WHAT IS BEING ASKED
Could you rewrite the records from the start through the line containing "ذاكرة الوصول", swapping "вільного падіння" for "вільного руху" and leaving everything else unchanged?

RECORDS

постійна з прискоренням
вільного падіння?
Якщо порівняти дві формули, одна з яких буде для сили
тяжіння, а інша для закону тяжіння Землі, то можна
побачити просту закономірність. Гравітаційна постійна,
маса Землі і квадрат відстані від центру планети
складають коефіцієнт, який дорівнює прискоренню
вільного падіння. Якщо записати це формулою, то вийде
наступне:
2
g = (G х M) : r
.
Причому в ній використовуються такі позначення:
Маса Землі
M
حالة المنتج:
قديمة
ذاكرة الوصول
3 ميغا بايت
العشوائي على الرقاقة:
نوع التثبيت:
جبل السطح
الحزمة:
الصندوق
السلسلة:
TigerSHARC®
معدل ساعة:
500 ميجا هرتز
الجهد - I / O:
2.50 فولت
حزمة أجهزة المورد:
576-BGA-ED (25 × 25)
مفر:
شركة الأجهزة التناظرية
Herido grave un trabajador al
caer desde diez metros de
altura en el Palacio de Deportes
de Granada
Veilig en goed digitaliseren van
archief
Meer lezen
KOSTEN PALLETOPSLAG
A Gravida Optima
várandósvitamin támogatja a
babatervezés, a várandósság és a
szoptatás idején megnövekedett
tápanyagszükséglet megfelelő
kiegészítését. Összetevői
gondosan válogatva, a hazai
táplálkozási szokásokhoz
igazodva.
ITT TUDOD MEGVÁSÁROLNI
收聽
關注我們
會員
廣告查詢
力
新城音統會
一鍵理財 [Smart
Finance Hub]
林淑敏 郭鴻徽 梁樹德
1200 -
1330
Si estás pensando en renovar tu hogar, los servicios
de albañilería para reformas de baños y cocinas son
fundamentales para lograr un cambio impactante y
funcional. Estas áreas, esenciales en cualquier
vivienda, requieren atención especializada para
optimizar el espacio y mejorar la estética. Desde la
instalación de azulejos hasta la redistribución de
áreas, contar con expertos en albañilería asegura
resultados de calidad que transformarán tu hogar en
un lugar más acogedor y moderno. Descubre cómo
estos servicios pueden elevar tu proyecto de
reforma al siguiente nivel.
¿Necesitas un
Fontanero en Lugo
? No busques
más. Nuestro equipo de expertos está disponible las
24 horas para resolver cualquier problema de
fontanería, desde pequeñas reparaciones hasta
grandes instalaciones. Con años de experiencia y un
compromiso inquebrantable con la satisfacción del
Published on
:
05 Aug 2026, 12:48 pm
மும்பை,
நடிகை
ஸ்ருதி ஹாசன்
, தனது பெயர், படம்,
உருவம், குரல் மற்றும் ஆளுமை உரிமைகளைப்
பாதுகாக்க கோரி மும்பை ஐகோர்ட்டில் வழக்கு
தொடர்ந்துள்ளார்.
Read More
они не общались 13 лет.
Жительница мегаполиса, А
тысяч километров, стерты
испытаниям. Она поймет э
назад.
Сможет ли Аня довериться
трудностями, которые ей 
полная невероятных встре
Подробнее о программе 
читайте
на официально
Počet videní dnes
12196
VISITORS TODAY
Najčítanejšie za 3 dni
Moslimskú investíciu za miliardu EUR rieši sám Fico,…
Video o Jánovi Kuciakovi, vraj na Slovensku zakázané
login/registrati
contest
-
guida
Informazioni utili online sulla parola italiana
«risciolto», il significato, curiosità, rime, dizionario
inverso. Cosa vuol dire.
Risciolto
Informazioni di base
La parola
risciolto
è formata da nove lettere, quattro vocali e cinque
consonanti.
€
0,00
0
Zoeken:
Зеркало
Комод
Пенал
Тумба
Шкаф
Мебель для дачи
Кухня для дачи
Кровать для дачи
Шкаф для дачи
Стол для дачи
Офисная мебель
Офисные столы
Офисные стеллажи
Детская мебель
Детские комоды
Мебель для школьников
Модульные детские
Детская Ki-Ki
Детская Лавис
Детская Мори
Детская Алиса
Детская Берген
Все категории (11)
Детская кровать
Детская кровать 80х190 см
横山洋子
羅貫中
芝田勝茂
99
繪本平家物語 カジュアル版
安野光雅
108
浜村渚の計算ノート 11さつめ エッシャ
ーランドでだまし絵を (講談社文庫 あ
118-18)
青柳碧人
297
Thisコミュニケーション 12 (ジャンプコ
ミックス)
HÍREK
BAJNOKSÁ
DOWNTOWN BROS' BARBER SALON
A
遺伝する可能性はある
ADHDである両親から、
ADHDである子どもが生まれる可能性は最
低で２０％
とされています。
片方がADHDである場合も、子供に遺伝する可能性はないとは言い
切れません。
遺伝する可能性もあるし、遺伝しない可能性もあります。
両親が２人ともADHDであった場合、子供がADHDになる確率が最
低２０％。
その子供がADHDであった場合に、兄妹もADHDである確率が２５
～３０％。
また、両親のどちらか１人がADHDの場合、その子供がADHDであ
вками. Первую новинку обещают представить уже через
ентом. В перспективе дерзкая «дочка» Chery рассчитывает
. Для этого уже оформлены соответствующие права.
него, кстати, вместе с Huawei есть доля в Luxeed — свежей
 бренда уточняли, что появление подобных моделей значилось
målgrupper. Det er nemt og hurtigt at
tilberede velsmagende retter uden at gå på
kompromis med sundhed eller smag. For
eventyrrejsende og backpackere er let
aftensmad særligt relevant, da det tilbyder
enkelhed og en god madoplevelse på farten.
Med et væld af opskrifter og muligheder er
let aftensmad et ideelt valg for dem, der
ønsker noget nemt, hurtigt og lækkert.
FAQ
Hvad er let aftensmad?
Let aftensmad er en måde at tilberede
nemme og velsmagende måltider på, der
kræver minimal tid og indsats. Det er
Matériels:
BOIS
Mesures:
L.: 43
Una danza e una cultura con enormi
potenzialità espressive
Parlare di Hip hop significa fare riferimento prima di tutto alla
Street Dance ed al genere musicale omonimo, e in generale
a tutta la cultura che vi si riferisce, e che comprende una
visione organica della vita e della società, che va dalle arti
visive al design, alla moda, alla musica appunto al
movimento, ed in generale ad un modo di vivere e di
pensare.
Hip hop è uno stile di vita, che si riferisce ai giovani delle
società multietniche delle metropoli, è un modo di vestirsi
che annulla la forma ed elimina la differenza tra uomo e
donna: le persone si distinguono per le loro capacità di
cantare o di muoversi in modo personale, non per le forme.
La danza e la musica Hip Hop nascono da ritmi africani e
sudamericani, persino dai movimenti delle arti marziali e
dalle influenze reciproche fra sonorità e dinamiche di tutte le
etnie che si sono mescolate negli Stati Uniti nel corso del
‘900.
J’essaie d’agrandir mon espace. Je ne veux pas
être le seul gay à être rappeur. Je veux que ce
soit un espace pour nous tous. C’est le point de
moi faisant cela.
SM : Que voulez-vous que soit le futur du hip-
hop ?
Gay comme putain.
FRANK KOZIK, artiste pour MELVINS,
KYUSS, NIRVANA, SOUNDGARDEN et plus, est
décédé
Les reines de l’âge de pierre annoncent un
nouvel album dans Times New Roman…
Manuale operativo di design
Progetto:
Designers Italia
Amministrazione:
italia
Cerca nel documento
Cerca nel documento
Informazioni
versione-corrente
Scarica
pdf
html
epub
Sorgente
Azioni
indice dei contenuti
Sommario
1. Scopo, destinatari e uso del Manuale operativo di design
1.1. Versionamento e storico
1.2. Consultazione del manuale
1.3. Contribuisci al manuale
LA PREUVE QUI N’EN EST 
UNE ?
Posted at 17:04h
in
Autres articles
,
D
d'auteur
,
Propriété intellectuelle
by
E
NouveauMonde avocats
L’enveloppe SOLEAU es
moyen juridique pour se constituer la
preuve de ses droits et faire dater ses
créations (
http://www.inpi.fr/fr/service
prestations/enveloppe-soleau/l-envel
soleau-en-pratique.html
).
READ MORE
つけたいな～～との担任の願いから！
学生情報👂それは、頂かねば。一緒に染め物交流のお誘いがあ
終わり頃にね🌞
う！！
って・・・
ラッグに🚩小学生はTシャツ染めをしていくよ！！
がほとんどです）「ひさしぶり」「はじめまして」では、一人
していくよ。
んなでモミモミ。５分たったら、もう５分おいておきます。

TASK RESPONSE
постійна з прискоренням
вільного руху?
Якщо порівняти дві формули, одна з яких буде для сили
тяжіння, а інша для закону тяжіння Землі, то можна
побачити просту закономірність. Гравітаційна постійна,
маса Землі і квадрат відстані від центру планети
складають коефіцієнт, який дорівнює прискоренню
вільного руху. Якщо записати це формулою, то вийде
наступне:
2
g = (G х M) : r
.
Причому в ній використовуються такі позначення:
Маса Землі
M
حالة المنتج:
قديمة
ذاكرة الوصول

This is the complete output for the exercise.